Page text –
--------------------------------
Railway line in China

The Xuzhou–Lanzhou high-speed railway (or Xuzhou–Lanzhou Passenger Dedicated Line) is a high-speed railway in China. It is one of the four vertical and four horizontal passenger dedicated lines in China's medium- and long-term railway planning, and is also part of the Eurasia Continental Bridge corridor of China's "Eight Vertical and Eight Horizontal" network. It consists of the Zhengzhou–Xuzhou high-speed railway, the Zhengzhou–Xi'an high-speed railway, the Xi'an–Baoji high-speed railway and the Baoji–Lanzhou high-speed railway. It is about 1400 km long and connects the northwest, central China and east China. The speed from Xuzhou to Baoji is 350 km/h, and the speed from Baoji to Lanzhou is 250 km/h. The line was fully opened on 9 July 2017.

==History==
In 2004, the Zhengzhou–Xi'an high-speed railway was approved for construction by the State Council. The line started construction on 25 September 2005. It was put into operation on 6 February 2010.

Construction of the Xi'an–Baoji HSR began on 28 November 2009. On 19 October 2012, the Shaanxi section of line started construction, and the Gansu section started construction the next day. The line was put into operation on 28 December 2013.

In 2012, the feasibility study report of the Zhengzhou–Xuzhou HSR passed the review of the Ministry of Railways. Construction of the line started on 26 December 2012. The line was put into operation on 10 September 2016.

Construction of the Baoji–Lanzhou HSR started in October 2012. The line was put into operation on 9 July 2017. This completed the Xuzhou-Lanzhou high-speed line.
--------------------------------
Material supplied –

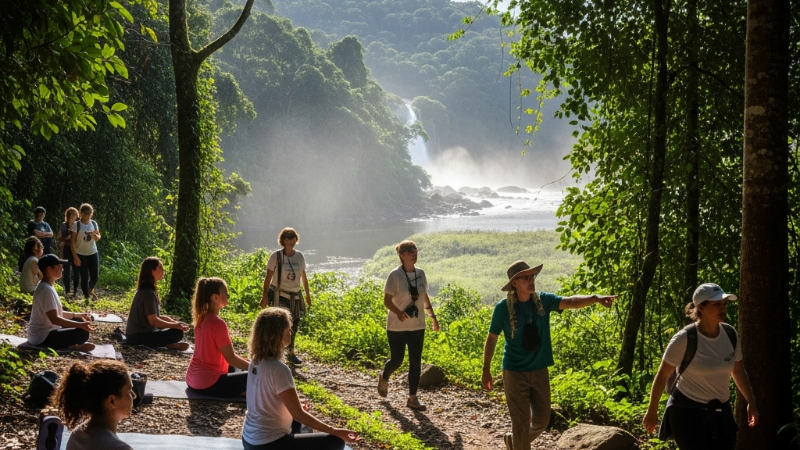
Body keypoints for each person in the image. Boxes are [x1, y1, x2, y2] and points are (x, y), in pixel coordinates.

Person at [481, 260, 616, 450]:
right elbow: (492, 338)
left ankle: (515, 442)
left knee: (542, 420)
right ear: (514, 283)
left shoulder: (543, 301)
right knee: (520, 423)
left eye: (532, 276)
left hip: (539, 369)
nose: (531, 280)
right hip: (514, 372)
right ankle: (519, 442)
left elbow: (571, 302)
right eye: (525, 278)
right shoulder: (502, 308)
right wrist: (486, 368)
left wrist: (595, 298)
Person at [642, 283, 758, 449]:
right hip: (687, 414)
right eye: (717, 304)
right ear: (700, 307)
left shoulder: (730, 334)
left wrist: (751, 403)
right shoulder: (684, 339)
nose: (723, 308)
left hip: (721, 413)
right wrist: (652, 411)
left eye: (724, 304)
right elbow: (662, 375)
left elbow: (738, 370)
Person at [241, 307, 359, 449]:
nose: (291, 332)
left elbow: (264, 400)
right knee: (335, 442)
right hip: (267, 444)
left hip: (248, 440)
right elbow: (298, 414)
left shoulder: (256, 360)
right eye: (288, 328)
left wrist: (293, 406)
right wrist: (334, 431)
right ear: (276, 333)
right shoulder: (279, 369)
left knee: (300, 425)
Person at [377, 240, 439, 411]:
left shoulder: (421, 274)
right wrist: (399, 312)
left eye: (415, 250)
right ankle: (384, 376)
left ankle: (412, 397)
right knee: (397, 360)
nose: (414, 253)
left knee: (415, 362)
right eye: (410, 251)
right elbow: (387, 301)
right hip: (397, 326)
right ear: (402, 255)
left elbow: (424, 297)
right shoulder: (394, 275)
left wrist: (433, 318)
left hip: (417, 325)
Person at [186, 277, 250, 397]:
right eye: (225, 293)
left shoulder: (201, 318)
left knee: (240, 368)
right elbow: (231, 358)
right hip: (209, 384)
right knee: (255, 375)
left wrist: (247, 364)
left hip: (192, 381)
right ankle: (243, 392)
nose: (228, 296)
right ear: (215, 297)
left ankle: (242, 391)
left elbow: (227, 359)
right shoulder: (218, 324)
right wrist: (255, 367)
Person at [51, 360, 135, 450]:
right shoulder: (120, 448)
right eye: (129, 391)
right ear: (112, 401)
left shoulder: (77, 435)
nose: (134, 396)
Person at [259, 228, 311, 365]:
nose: (292, 241)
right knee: (280, 324)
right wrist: (264, 296)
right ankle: (276, 351)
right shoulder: (276, 256)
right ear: (283, 240)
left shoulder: (300, 256)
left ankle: (291, 352)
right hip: (280, 294)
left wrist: (307, 295)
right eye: (288, 238)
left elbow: (303, 277)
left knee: (295, 323)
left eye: (293, 238)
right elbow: (268, 277)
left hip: (295, 296)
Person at [27, 254, 95, 352]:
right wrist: (80, 325)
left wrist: (77, 315)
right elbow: (55, 319)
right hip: (42, 338)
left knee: (80, 320)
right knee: (82, 332)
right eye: (58, 266)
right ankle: (74, 347)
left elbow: (57, 313)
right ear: (48, 269)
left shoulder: (48, 286)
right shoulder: (46, 290)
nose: (61, 268)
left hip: (50, 330)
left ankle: (74, 345)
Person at [126, 257, 190, 350]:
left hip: (138, 334)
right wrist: (175, 325)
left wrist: (173, 322)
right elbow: (154, 321)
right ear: (152, 271)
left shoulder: (148, 290)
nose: (163, 270)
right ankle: (167, 344)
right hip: (137, 337)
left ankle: (166, 343)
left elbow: (154, 317)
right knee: (177, 333)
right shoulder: (148, 293)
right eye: (160, 267)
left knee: (177, 329)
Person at [71, 203, 101, 301]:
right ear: (81, 213)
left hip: (93, 252)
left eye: (89, 213)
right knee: (84, 277)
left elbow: (98, 237)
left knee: (95, 276)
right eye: (85, 213)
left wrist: (95, 236)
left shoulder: (94, 223)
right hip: (81, 254)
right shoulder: (77, 225)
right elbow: (72, 243)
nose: (87, 215)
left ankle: (90, 289)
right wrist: (75, 257)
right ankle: (87, 297)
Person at [58, 207, 80, 297]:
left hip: (76, 249)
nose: (71, 215)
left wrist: (73, 237)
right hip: (66, 248)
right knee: (66, 270)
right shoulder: (64, 225)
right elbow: (58, 236)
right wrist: (65, 238)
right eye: (69, 214)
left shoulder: (78, 225)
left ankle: (74, 291)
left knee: (76, 270)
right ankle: (67, 291)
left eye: (73, 213)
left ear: (76, 215)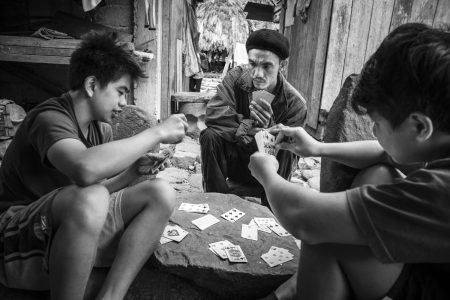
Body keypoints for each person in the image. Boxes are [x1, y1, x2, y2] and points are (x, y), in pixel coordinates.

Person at [249, 23, 450, 299]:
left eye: (377, 123)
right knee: (376, 175)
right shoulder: (439, 140)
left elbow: (302, 217)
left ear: (419, 127)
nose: (372, 131)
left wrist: (267, 173)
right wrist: (317, 148)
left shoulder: (442, 190)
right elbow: (383, 153)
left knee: (324, 232)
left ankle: (294, 290)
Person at [0, 31, 188, 300]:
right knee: (92, 195)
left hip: (66, 220)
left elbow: (97, 193)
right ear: (91, 85)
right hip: (17, 232)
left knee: (160, 193)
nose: (124, 103)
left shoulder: (101, 129)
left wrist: (133, 173)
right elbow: (84, 170)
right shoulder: (49, 118)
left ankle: (111, 295)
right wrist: (156, 133)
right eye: (121, 92)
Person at [200, 29, 307, 204]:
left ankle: (273, 209)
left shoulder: (295, 104)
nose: (257, 73)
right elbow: (214, 114)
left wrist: (268, 133)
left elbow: (294, 152)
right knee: (209, 136)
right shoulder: (236, 77)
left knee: (289, 145)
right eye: (252, 64)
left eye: (266, 66)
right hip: (235, 162)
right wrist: (247, 126)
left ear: (282, 65)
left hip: (269, 170)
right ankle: (216, 203)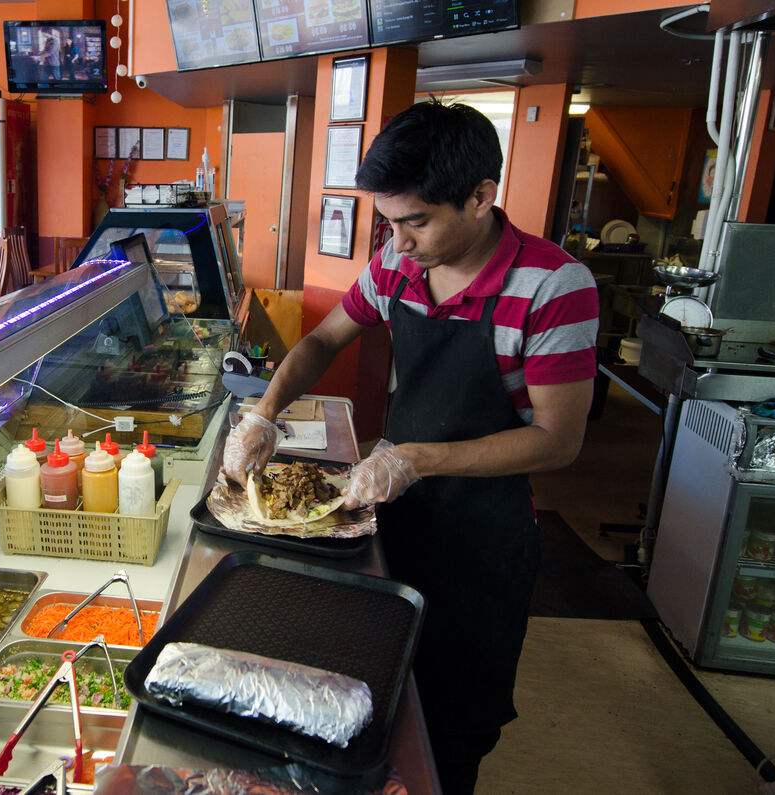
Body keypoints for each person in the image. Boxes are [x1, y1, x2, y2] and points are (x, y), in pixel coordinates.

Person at [222, 101, 598, 794]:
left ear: (482, 197)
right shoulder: (398, 267)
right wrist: (264, 412)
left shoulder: (554, 286)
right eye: (388, 222)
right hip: (394, 519)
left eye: (415, 221)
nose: (397, 242)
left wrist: (417, 458)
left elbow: (558, 440)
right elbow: (322, 340)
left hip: (484, 538)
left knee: (453, 726)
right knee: (373, 698)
--------------------------------
Questions –
- A) Name every railway that the Xuzhou–Lanzhou railway text says makes up the line.
- B) According to the Xuzhou–Lanzhou railway text, why did the Baoji–Lanzhou line opening on 9 July 2017 complete the whole Xuzhou–Lanzhou high-speed line?
- C) Reproduce the Xuzhou–Lanzhou railway text between "Construction of the Xi'an–Baoji" and "28 December 2013.", inclusive.

Solutions to each task –
- A)
- Zhengzhou–Xuzhou high-speed railway
- Zhengzhou–Xi'an high-speed railway
- Xi'an–Baoji high-speed railway
- Baoji–Lanzhou high-speed railway

- B) The Xuzhou–Lanzhou line is made up of four railways. The Zhengzhou–Xi'an, Xi'an–Baoji and Zhengzhou–Xuzhou sections were already in operation by 2016. When the Baoji–Lanzhou section opened on 9 July 2017, all four parts were running, and the line was fully opened that day.

- C)
Construction of the Xi'an–Baoji HSR began on 28 November 2009. On 19 October 2012, the Shaanxi section of line started construction, and the Gansu section started construction the next day. The line was put into operation on 28 December 2013.